The Phase III Impassion130 study may change that. It has shown that the combination of chemotherapy (specifically Abraxane®, nab-paclitaxel) and immunotherapy (Tecentriq®, atezolizumab) significantly reduced the risk of disease progression among patients with metastatic triple negative breast cancer.
In prior studies, researchers had tried using atezolizumab alone to treat breast cancer but had only obtained response rates of 24 to 26 percent. In contrast, patients in the phase 2 study of atezolizumab with nab-paclitaxel had a 42 percent response rate. This led to development of the phase 3 Impassion130 study.
“Breast cancer was not traditionally thought to be one of the cancers involved with the immune system for several reasons,” says Dr. Kruse. For one, researchers previously lacked the technology to observe and understand the immune system’s role in breast cancer, but that has been changing. Now, she says, “We’ve seen that the more immune cells there are in a breast cancer specimen, the better the patient’s prognosis.”
Also, breast oncologists have had a fairly wide variety of other treatment options. However, for one patient group, those with metastatic triple-negative disease, breast cancer has been especially dangerous. This is precisely the group which was involved in the phase 3 Impassion130 study, which makes its promising results especially important.
At the same time, patients with triple-negative disease have more immune system infiltrates in their tumors than do patients with other forms of the illness, explains Dr. Kruse. This may increase the chances for good results with immunotherapy, she says, “Hopefully, everything is linking up to work the way we hope that it will.”

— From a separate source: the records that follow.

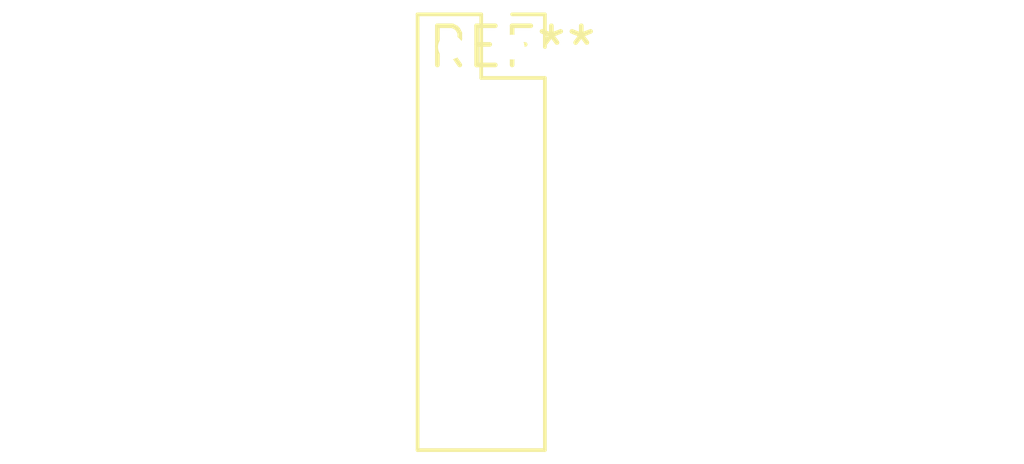
<source format=kicad_pcb>
(kicad_pcb (version 20240108) (generator pcbnew)

  (general
    (thickness 1.6)
  )

  (paper "A4")
  (layers
    (0 "F.Cu" signal)
    (31 "B.Cu" signal)
    (32 "B.Adhes" user "B.Adhesive")
    (33 "F.Adhes" user "F.Adhesive")
    (34 "B.Paste" user)
    (35 "F.Paste" user)
    (36 "B.SilkS" user "B.Silkscreen")
    (37 "F.SilkS" user "F.Silkscreen")
    (38 "B.Mask" user)
    (39 "F.Mask" user)
    (40 "Dwgs.User" user "User.Drawings")
    (41 "Cmts.User" user "User.Comments")
    (42 "Eco1.User" user "User.Eco1")
    (43 "Eco2.User" user "User.Eco2")
    (44 "Edge.Cuts" user)
    (45 "Margin" user)
    (46 "B.CrtYd" user "B.Courtyard")
    (47 "F.CrtYd" user "F.Courtyard")
    (48 "B.Fab" user)
    (49 "F.Fab" user)
    (50 "User.1" user)
    (51 "User.2" user)
    (52 "User.3" user)
    (53 "User.4" user)
    (54 "User.5" user)
    (55 "User.6" user)
    (56 "User.7" user)
    (57 "User.8" user)
    (58 "User.9" user)
  )

  (setup
    (pad_to_mask_clearance 0)
    (pcbplotparams
      (layerselection 0x00010fc_ffffffff)
      (plot_on_all_layers_selection 0x0000000_00000000)
      (disableapertmacros false)
      (usegerberextensions false)
      (usegerberattributes false)
      (usegerberadvancedattributes false)
      (creategerberjobfile false)
      (dashed_line_dash_ratio 12.000000)
      (dashed_line_gap_ratio 3.000000)
      (svgprecision 4)
      (plotframeref false)
      (viasonmask false)
      (mode 1)
      (useauxorigin false)
      (hpglpennumber 1)
      (hpglpenspeed 20)
      (hpglpendiameter 15.000000)
      (dxfpolygonmode false)
      (dxfimperialunits false)
      (dxfusepcbnewfont false)
      (psnegative false)
      (psa4output false)
      (plotreference false)
      (plotvalue false)
      (plotinvisibletext false)
      (sketchpadsonfab false)
      (subtractmaskfromsilk false)
      (outputformat 1)
      (mirror false)
      (drillshape 1)
      (scaleselection 1)
      (outputdirectory "")
    )
  )

  (net 0 "")

  (footprint "PinSocket_2x07_P2.00mm_Vertical" (layer "F.Cu") (at 0 0))

)

</source>
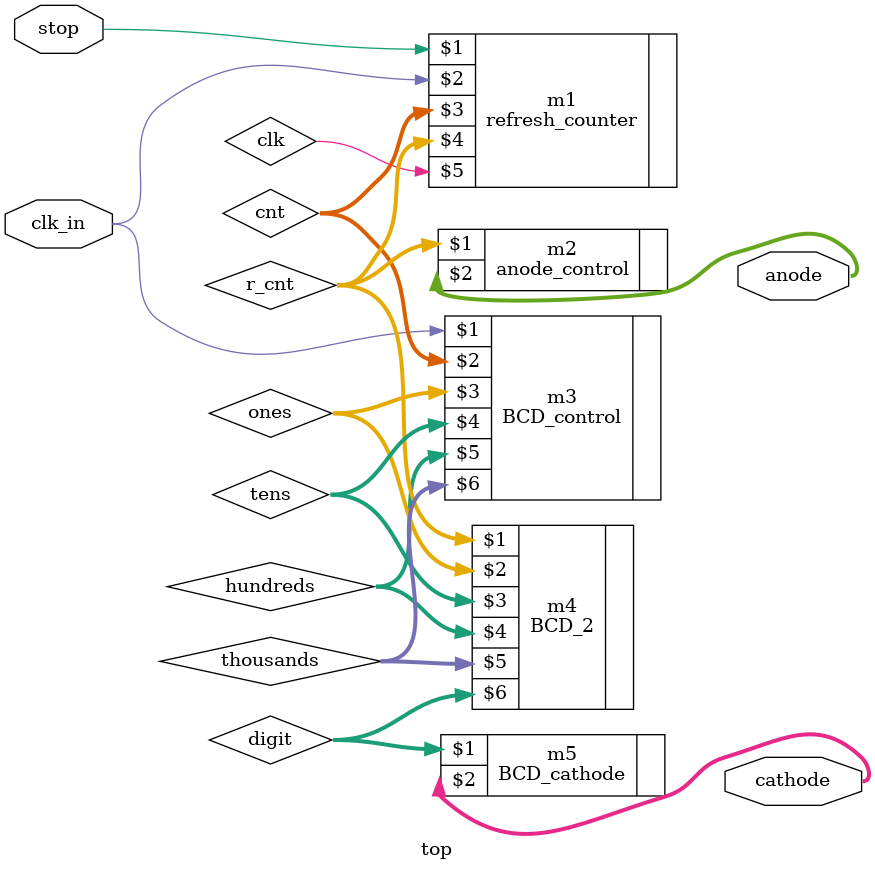
<source format=v>
`timescale 1ns / 1ps


module top( 
    input stop,
    input clk_in,
    output wire [3:0] anode,
    output wire [7:0] cathode
);
   
    wire [7:0] cnt;
    wire [1:0] r_cnt;
    wire clk;
    wire [3:0] ones;
    wire [3:0] tens;
    wire [3:0] hundreds;
    wire [3:0] thousands;
    wire [3:0] digit;
    
    refresh_counter m1(stop, clk_in, cnt, r_cnt, clk);
    anode_control m2(r_cnt, anode);    
    BCD_control m3(clk_in, cnt, ones, tens, hundreds, thousands);
    BCD_2 m4(r_cnt, ones, tens, hundreds, thousands, digit);
    BCD_cathode m5(digit, cathode);
    
    
endmodule

</source>
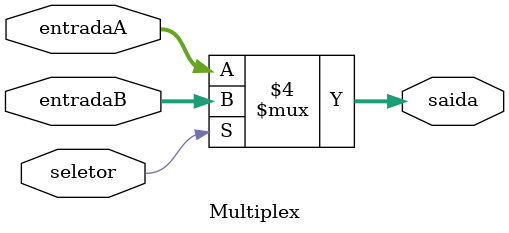
<source format=v>
`timescale 1ns / 1ps


module Multiplex(
    input [31:0] entradaA,
    input [31:0] entradaB,
    input [0:0] seletor,
    output reg [31:0] saida
    );
    
    always @(seletor, entradaA, entradaB)
        begin
            if (seletor == 0 )
                saida <= entradaA;
            else
                saida <= entradaB;
        end
endmodule

</source>
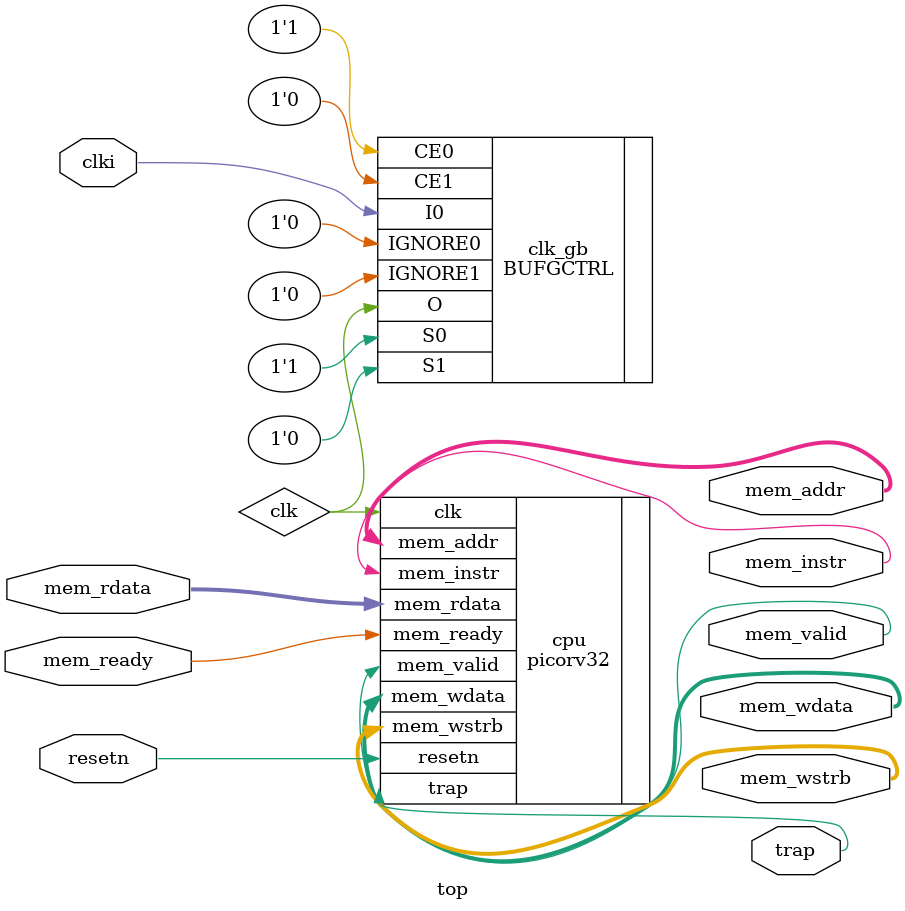
<source format=v>
module top (
	input clki, resetn,
	output trap,

	output        mem_valid,
	output        mem_instr,
	input         mem_ready,

	output [31:0] mem_addr,
	output [31:0] mem_wdata,
	output [ 3:0] mem_wstrb,
	input  [31:0] mem_rdata
);

    wire clk;
    BUFGCTRL clk_gb (
        .I0(clki),
        .CE0(1'b1),
        .CE1(1'b0),
        .S0(1'b1),
        .S1(1'b0),
        .IGNORE0(1'b0),
        .IGNORE1(1'b0),
        .O(clk)
    );

    picorv32 #(
        .ENABLE_COUNTERS(0),
        .TWO_STAGE_SHIFT(0),
        .CATCH_MISALIGN(0),
        .CATCH_ILLINSN(0)
    ) cpu (
        .clk      (clk     ),
        .resetn   (resetn   ),
        .trap     (trap     ),
        .mem_valid(mem_valid),
        .mem_instr(mem_instr),
        .mem_ready(mem_ready),
        .mem_addr (mem_addr ),
        .mem_wdata(mem_wdata),
        .mem_wstrb(mem_wstrb),
        .mem_rdata(mem_rdata)
    );
endmodule

</source>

Patients with triple-negative disease tend to skew younger than breast cancer patients overall. This most virulent form of the disease also disproportionately affects African Americans.
Cleveland Clinic researchers are working on their own immunotherapy trials for high-risk breast cancer patients with metastatic disease, reports Dr. Kruse. Several studies are now open to test different pairings of chemotherapy drugs with immunotherapy drugs. “We are doing trial and error of various combinations that may have success together,” says Dr. Kruse.
One trial, pursued through the Case Comprehensive Cancer Center, also aims at improving outcomes for triple negative patients, uses nab-paclitaxel, the same chemotherapy drug used in the phase 3 Impassion 130 Study, to which the researchers have added carboplatin. They pair those two agents with pembrolizumab.
Also, a national trial sponsored by Pfizer on which Cleveland Clinic researchers are working will study the effects of the immunotherapy agent avelumab paired with a PARP inhibitor (talazoparib).
Cleveland Clinic researchers are also starting to explore vaccines that can harness the immune system to prevent the onset of metastatic breast cancer. “The vaccine has not yet been manufactured,” says Dr. Kruse. “It’s a long process and it’s really early, but we do hope to have a study in the next few years.”